(DATA UNDER STUDY begins)
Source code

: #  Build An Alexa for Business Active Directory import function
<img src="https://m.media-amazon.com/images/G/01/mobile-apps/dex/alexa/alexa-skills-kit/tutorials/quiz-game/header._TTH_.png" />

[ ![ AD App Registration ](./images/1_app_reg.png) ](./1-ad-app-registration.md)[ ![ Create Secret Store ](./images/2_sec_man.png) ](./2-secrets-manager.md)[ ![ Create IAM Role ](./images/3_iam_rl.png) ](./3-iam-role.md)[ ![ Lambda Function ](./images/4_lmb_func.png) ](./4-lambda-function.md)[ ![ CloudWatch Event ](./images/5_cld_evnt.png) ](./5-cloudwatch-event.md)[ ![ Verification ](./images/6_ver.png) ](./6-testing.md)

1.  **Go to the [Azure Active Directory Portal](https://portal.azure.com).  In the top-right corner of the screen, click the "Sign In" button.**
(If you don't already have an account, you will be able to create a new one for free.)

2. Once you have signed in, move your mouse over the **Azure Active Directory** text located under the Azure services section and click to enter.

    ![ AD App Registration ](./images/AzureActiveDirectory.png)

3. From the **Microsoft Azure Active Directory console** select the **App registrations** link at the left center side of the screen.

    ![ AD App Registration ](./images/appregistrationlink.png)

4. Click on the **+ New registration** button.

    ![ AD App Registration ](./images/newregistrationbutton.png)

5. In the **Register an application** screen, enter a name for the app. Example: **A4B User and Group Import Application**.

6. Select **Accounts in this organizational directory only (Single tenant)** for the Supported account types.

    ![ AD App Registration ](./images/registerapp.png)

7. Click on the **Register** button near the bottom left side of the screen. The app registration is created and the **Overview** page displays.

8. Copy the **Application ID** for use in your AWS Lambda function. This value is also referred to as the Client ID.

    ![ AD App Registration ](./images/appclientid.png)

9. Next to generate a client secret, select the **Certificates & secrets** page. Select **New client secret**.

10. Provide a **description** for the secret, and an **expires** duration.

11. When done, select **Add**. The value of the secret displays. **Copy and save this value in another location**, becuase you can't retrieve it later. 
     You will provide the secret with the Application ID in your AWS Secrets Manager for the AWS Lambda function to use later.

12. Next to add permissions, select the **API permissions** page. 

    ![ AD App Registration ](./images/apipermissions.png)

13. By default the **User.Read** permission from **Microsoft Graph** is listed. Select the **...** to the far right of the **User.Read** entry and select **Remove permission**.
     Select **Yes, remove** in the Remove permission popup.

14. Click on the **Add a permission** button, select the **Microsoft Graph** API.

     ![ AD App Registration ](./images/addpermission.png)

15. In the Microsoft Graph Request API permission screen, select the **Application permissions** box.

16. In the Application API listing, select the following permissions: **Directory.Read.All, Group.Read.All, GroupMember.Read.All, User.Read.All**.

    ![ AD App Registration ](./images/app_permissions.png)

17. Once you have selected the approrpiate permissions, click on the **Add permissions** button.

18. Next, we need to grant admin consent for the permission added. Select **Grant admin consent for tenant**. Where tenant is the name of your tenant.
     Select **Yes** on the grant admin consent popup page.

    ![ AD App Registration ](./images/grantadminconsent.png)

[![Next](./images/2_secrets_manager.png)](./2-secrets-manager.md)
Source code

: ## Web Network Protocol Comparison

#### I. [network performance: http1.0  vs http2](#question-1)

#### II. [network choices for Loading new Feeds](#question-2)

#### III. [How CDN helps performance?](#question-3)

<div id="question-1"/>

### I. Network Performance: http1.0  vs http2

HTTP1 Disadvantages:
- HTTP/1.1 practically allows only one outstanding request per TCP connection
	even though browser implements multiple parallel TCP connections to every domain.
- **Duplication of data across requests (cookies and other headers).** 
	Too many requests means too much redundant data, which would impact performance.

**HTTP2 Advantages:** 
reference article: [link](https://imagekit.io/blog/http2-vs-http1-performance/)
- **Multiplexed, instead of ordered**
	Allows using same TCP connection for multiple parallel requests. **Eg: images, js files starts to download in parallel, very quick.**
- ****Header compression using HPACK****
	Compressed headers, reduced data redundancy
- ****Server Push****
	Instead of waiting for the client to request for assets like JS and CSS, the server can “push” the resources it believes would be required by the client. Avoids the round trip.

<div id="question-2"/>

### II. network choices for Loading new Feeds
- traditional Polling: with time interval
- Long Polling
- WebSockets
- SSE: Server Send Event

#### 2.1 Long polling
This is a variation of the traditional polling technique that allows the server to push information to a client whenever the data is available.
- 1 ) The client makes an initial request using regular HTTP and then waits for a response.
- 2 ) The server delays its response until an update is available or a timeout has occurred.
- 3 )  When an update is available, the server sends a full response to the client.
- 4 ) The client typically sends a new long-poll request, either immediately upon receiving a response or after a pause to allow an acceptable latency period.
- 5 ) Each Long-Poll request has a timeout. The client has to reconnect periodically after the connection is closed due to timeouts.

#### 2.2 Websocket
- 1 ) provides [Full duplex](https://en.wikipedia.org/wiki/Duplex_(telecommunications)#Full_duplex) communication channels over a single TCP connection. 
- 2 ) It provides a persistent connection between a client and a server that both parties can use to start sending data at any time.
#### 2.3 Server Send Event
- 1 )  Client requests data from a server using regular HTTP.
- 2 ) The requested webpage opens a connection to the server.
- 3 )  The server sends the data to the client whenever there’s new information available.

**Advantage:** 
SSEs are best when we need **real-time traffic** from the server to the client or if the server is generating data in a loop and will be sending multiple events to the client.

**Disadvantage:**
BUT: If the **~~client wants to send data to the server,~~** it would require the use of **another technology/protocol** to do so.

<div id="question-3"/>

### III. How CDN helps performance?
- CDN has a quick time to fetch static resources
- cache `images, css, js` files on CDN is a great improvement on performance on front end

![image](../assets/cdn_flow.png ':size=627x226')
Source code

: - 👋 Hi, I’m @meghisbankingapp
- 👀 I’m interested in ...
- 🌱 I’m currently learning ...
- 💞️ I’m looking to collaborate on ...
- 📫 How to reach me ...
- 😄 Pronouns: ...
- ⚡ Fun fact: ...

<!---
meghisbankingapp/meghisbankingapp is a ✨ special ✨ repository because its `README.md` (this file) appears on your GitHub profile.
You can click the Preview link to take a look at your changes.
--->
(DATA UNDER STUDY ends)
→ TASK ITEM:
Locate each line in the records above that contains the string "popup" and copy those lines. Case matters.

→ WRITTEN ANSWER:
     Select **Yes, remove** in the Remove permission popup.
     Select **Yes** on the grant admin consent popup page.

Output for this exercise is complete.